- Born: India
- Citizenship: Indian
- Education: Indian Institute of Technology Kharagpur (B.Tech.), University of California, Berkeley (Ph.D.)
- Awards: Infosys Prize (2019)
- Scientific career
- Fields: Databases, Machine learning, Artificial intelligence
- Workplaces: Indian Institute of Technology Bombay
- Website: https://www.cse.iitb.ac.in/~sunita/

= Sunita Sarawagi =

Indian computer scientist

Sunita Sarawagi is an Indian computer scientist known for her research in databases, data mining, and machine learning, including the use of natural language processing to extract structured data from text. She is Institute Chair Professor of Computer Science and Engineering at IIT Bombay.

==Education and career==
Sarawagi earned a bachelor's degree in computer science from IIT Kharagpur in 1991. She went to the University of California, Berkeley for graduate study in computer science with database expert Michael Stonebraker, earning a master's degree in 1993 and completing her Ph.D. in 1996, with the master's thesis Efficient Organization of Large Multidimensional Arrays and doctoral dissertation Query Processing in Tertiary Memory Databases.

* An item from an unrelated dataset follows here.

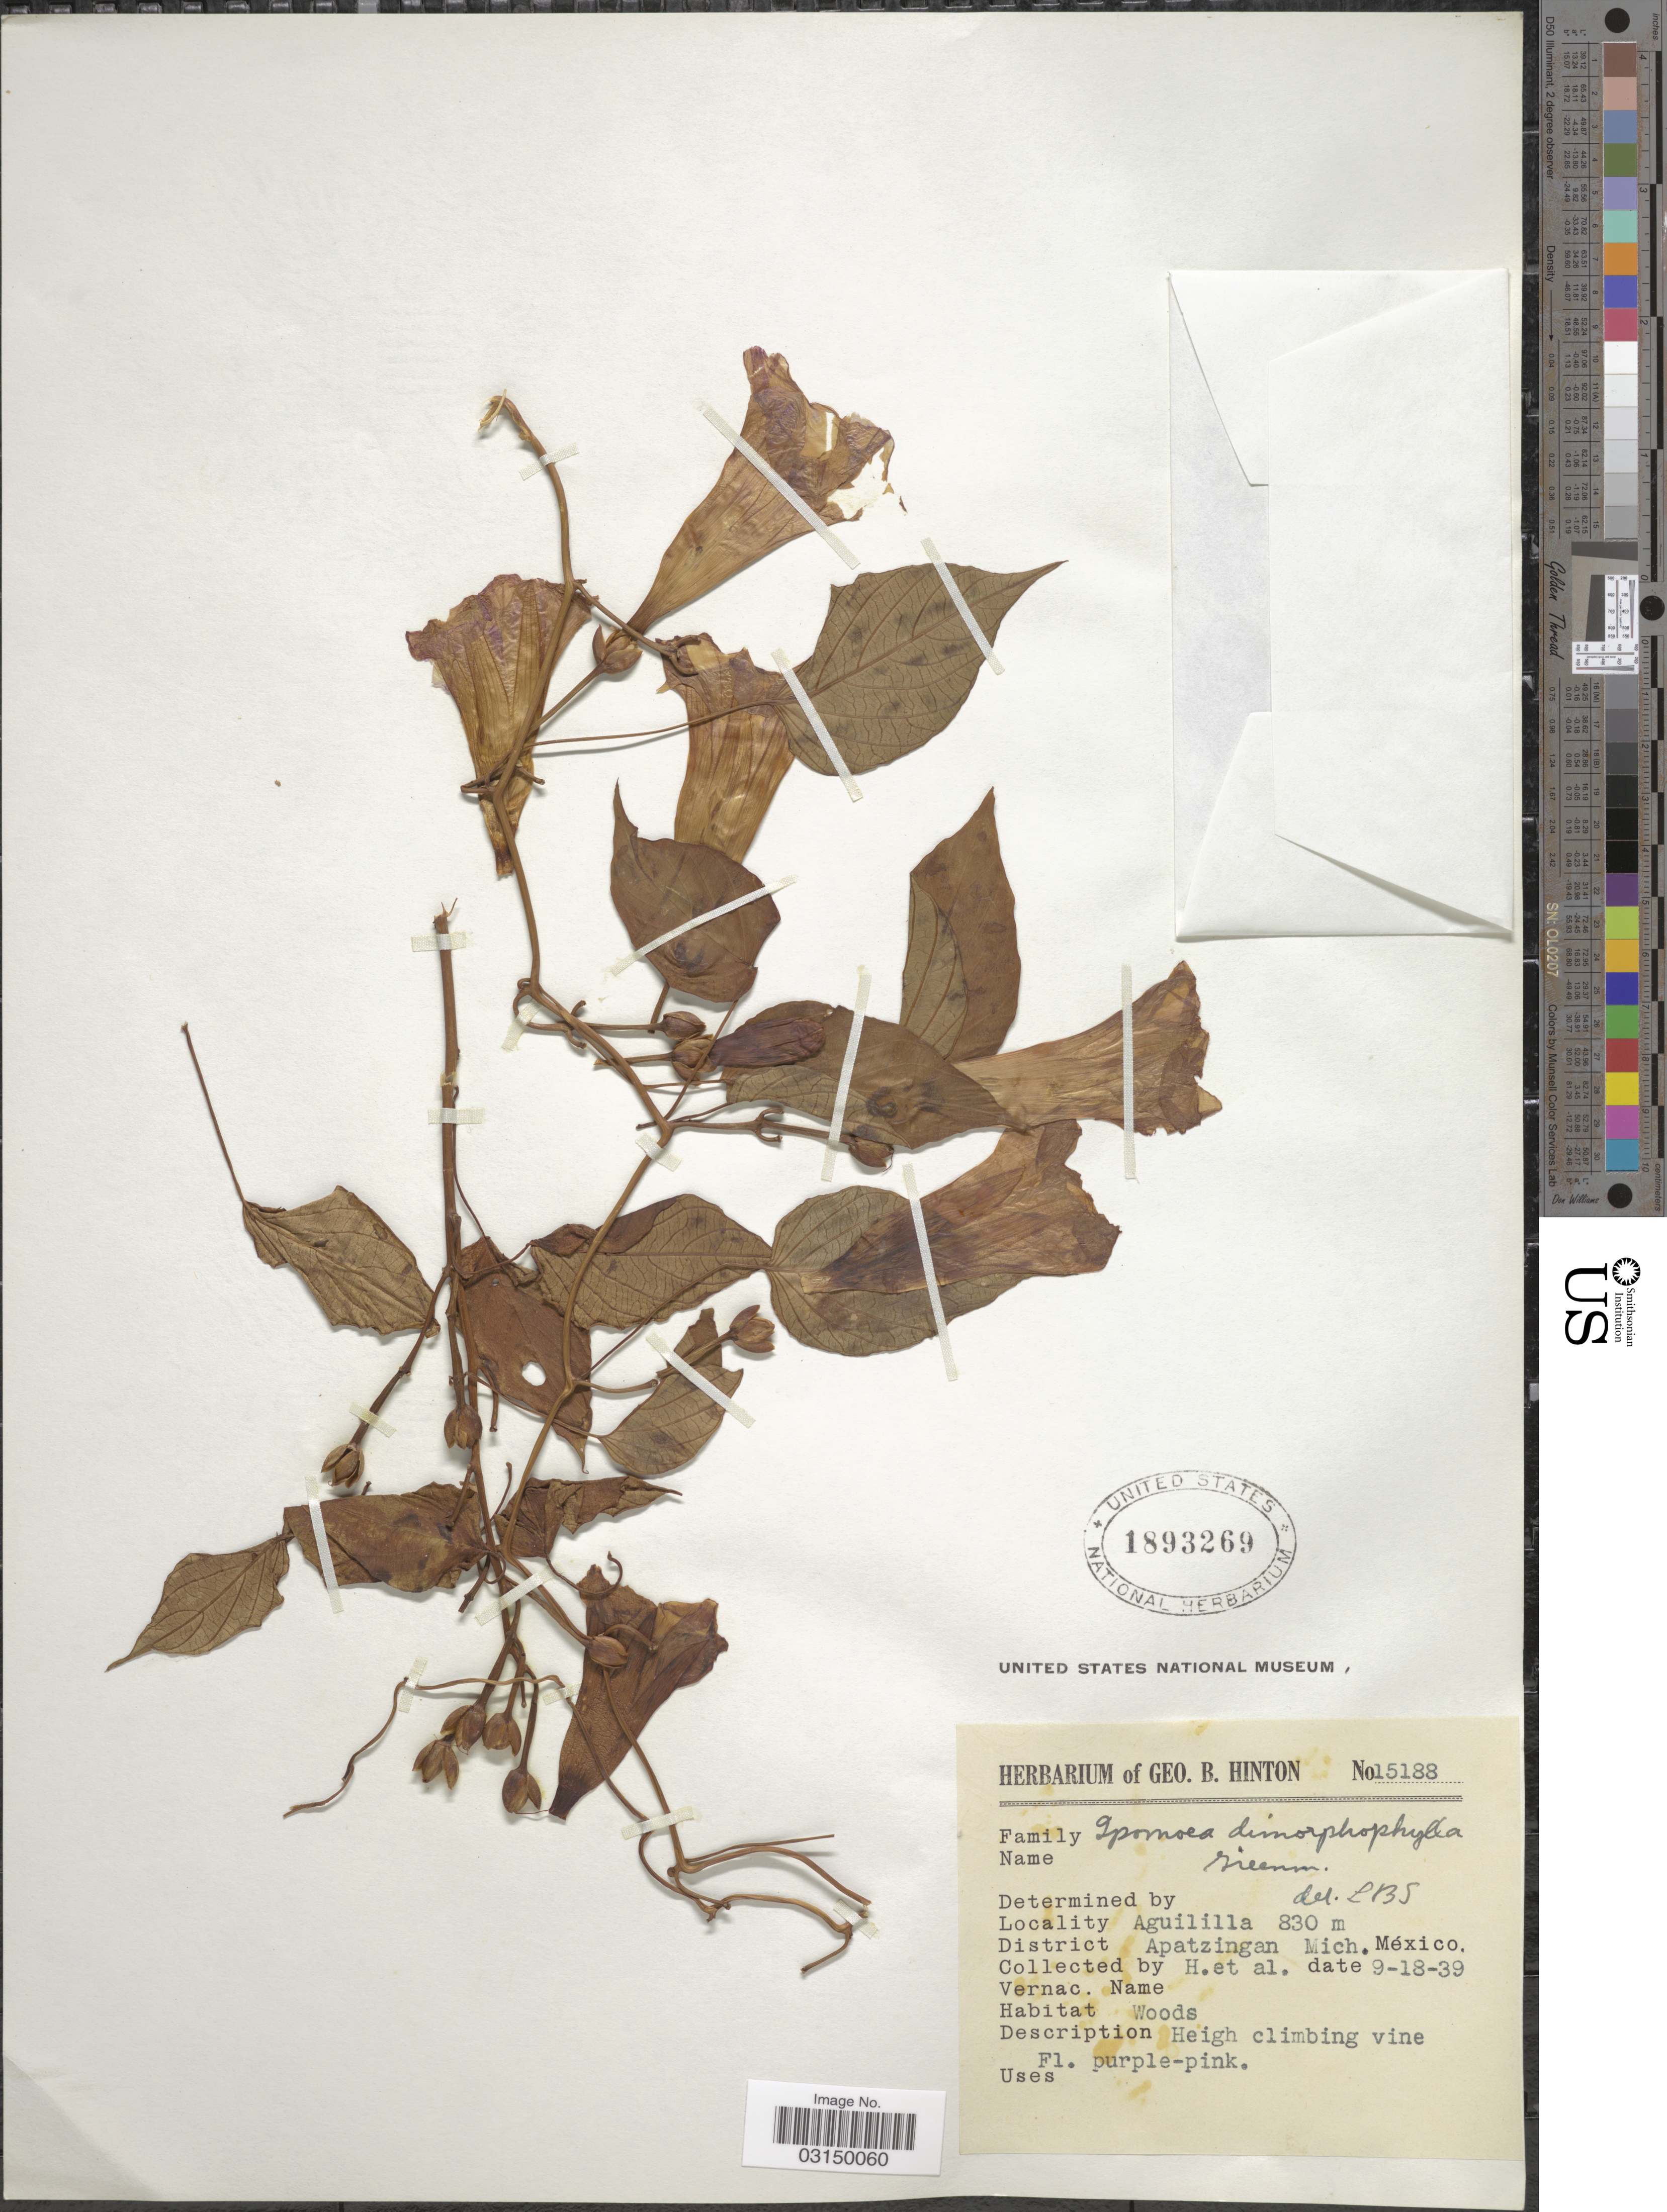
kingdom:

After working as a researcher for IBM Research at the Almaden Research Center in San Jose, California, she became an assistant professor at IIT Bombay in 1999. She was promoted to associate professor in 2003 and full professor in 2014. She was founding head of the Center for Machine Intelligence and Data Science at IIT Bombay.

==Recognition==
Sarawagi was the winner of the 2019 Infosys Prize in Engineering and Computer Science "for her research in databases, data mining, machine learning and natural language processing, and for important applications of these research techniques".

She was awarded IIT Kharagpur's Distinguished Alumni Award in 2019. She was named to the Indian National Academy of Engineering in 2013, and was elected as a 2021 ACM Fellow "for contributions to statistical machine learning for information analysis, extraction, and integration".